Pourquoi cette Haute cour, fruit du compromis historique- de la Tripartite de 1991, n'est-elle pas toujours en place ? Que redoute le chef de l'Etat alors que son parti, le Rdpc, jouit d'une majorité écrasante dans les deux chambres du parlement ? Qui répondra des actes posés par le chef de l'Etat durant son règne?


Bon à savoir:

La Haute cour de justice est différente du Tribunal criminel spécial. La juridiction citée, déjà en activité, est compétente pour connaître, lorsque le préjudice est d'un montant minimum de 50 millions FCFA, des infractions de détournements de deniers publics et des infractions connexes prévues par le Code pénal et les conventions internationales ratifiées par le Cameroun.

Là aussi, il va de soi, en l'état actuel des choses, qu'aucun procureur saisi d'une plainte, d'une dénonciation ou d'une requête visant le président de la République, n'ouvrira une enquête judiciaire.

Au plan international, le Cameroun ne faisant pas partie des Etats africains ayant ratifié le traité de Rome, relatif à la Cour pénale internationale (créé pour contribuer à mettre fin à l'impunité des auteurs des crimes les plus graves qui touchent la communauté internationale et partant pour renforcer l'Etat de droit, promouvoir la paix, la sécurité et les droits de l'Homme dans le monde entier), le président Biya peut dormir sur ses deux oreilles. A moins que...


Le Chef est intouchable!

Les dispositions relatives à la Haute cour de justice sont probablement, de toutes les dispositions constitutionnelles depuis 1960, celles qui font l'objet de la plus faible sollicitude du constituant, un peu comme pour en souligner l'utilité simplement décorative, la personne du Chef étant perçue comme naturellement immunisée par rapport aux actes qu'elle pose. C'est à cette aune qu'il, faut considérer la retouche de l'article 53 de la Constitution relatif à cette juridiction qui n'a jamais fonctionné, avec la retouche de l'alinéa 1, la rédaction d'un alinéa 2 et surtout celle d'un alinéa 3 totalement nouveau dans l'histoire constitutionnelle du Cameroun depuis l'in-dépendance.

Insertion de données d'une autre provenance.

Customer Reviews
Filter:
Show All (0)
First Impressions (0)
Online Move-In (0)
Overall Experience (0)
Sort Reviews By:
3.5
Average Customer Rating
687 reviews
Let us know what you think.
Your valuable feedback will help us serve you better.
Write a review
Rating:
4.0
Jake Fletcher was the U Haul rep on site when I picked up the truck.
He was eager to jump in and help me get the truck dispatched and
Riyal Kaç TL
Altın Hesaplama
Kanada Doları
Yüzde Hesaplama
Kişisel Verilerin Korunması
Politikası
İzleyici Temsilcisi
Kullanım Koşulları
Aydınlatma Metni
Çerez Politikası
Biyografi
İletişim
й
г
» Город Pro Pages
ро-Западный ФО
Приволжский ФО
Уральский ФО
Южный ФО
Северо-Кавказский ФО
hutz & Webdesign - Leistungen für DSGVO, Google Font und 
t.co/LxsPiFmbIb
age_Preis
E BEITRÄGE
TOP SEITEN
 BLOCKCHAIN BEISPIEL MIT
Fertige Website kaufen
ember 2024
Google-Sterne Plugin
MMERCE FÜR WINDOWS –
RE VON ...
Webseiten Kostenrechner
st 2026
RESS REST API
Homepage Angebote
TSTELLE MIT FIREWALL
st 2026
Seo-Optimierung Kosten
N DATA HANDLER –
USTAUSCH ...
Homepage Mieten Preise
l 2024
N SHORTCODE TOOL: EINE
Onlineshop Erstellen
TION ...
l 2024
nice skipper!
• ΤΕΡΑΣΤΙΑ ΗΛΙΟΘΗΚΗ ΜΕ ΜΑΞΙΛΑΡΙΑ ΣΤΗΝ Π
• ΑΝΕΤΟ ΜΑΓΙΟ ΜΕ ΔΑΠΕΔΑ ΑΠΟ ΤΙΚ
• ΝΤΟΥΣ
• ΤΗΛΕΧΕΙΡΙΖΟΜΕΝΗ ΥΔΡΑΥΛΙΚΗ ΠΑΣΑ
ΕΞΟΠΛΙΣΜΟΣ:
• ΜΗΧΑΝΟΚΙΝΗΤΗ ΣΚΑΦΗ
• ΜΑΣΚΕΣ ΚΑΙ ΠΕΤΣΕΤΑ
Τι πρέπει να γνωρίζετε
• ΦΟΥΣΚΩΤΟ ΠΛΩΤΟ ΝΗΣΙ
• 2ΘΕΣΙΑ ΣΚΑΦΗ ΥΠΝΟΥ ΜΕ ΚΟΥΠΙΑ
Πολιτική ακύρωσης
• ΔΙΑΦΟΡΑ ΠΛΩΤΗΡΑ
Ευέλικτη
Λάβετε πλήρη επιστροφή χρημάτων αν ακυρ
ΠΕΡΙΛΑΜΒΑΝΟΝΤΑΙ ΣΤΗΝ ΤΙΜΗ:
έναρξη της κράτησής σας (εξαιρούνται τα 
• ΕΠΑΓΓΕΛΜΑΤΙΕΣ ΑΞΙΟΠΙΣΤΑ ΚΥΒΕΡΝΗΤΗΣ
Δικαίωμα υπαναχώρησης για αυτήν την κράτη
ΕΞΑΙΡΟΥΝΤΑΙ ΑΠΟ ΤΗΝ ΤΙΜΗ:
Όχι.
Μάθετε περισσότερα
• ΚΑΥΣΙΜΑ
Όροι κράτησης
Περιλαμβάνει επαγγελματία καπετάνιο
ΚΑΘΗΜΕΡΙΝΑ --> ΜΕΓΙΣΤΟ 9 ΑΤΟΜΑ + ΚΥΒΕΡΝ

L'alinéa 1 réintègre la notion de «haute trahison» dans la Constitution, pour signifier que le président de la République ne peut être poursuivi dans l'exercice de ses fonctions que pour des actes qui revêtent un tel caractère. Cette notion avait été exclue de la Constitution avec la loi constitutionnelle du 18 janvier 1996, pour des raisons restées obscures, alors qu'elle figurait dans les textes constitutionnels depuis 1960. La haute trahison, faut-il le rappeler, n'a de sens que pour les actes relevant de la fonction présidentielle, lesquels seraient entachés d'une particulière ignominie ou d'un t gravité spéciale au regard de l'intérêt supérieur de l'Etat et de la nation (...).

Les modalités de mise en accusation retenues sont particulièrement lourdes et compliquées à mettre en mouvement, avec du reste un scrutin public, ce qui traduit le souci de ne pas engager un tel processus à la légère, mais aussi de mettre le président de la République à l'abri d'une action en responsabilité, la majorité des 4/5 du parlement étant difficile à réunir (...).

La haute trahison serait une situation tellement grave et objective, impossible à dissimuler, qu'elle est évidemment perceptible ou n'est pas. Il peut y avoir des erreurs d'appréciation dans l'accomplissement des fonctions, des décisions politiquement contestables, inopportunes, partisanes, etc. mais une méconnaissance des contraintes juridiques et symboliques liées à sa charge n'est pas une occurrence quotidienne susceptible de passer inaperçue. Le débat, naturellement, reste ouvert à ce sujet quant au véritable programme normatif de cet alinéa 3 nouveau de l'article 53 de la Constitution.